Phoebe changed the subject. “Did you know that Annie Gingerich is actually telling people they can kumm to their place on Mondays after school if they want me to tell them what to do about their ailments and find out what I think? She has a whole list of names of who I should see. Can you believe it? She’s keeping the kitchen clear on Mondays, too, so I can visit with them in there. She’s setting up a whole clinic, for goodness’ sake. Telling who can see me next, keeping the others on the porch or in the living room till it’s their turn. Can you imagine? All I can do is tell them what I know and tell them to see a doctor. Don’t they already know that Mamm?” Phoebe pleaded.

“No, they don’t. We’ve only had that evil man, Dr. Adams, all these years. He has built up his own little kingdom, that hospital, on Plain people’s money. We don’t trust a word out of his mouth anymore,” Mamm said.

“I know. I told my teacher about him, that he seems to be doing C-sections for all the mamms who come in to have their ninth or tenth bobbeli, which gets him ten times more money; that he’s even sterilizing Plain women without their knowledge or consent when they go in to have bobbeli, thinking he is Gott and deciding to take the so-called ‘population problem’ into his own hands. He just tells the dats that their wife started bleeding and he had to do an emergency C-section and saved her just in time, but she can’t have any more kids, but then they thank him! They thank him! Thinking he saved their wives. She promised to look into it and get to the proper authorities to help us. I can hardly believe what’s he’s done. Right under our noses. How does he think he can get away with that?”
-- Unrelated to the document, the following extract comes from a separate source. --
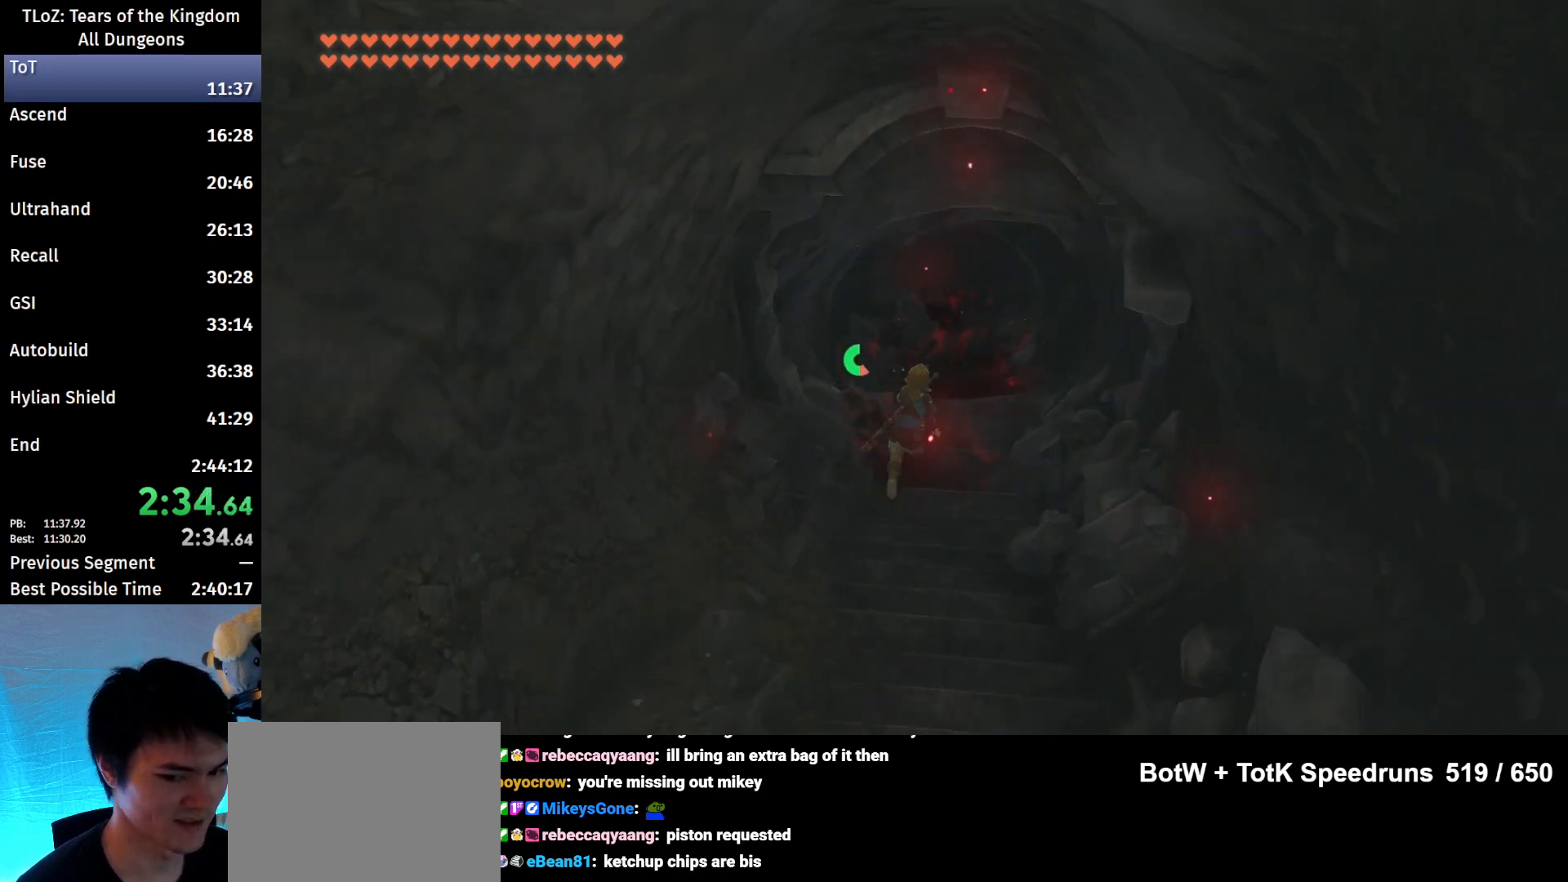
{"buttons": ["B"], "left_stick": "up", "right_stick": "center", "events": []}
“He thinks we’re all stupid cows. That we don’t know any better, that’s what I think,” Mamm answered, shaking her head.

“I think our cows are probably smarter than he is, too.”

The girls came down the stairs at that point.

“Mmmm. Something smells wonderful!” Susanna explained. “Can we help?”

“No, all done,” Mamm said, smiling as she picked up her mug of coffee from the counter and settled in her chair at the table.

“Let me do the serving at least,” Phoebe begged.

“Fine with me,” Mamm answered, sipping her cold coffee. “Is that new pot ready yet?”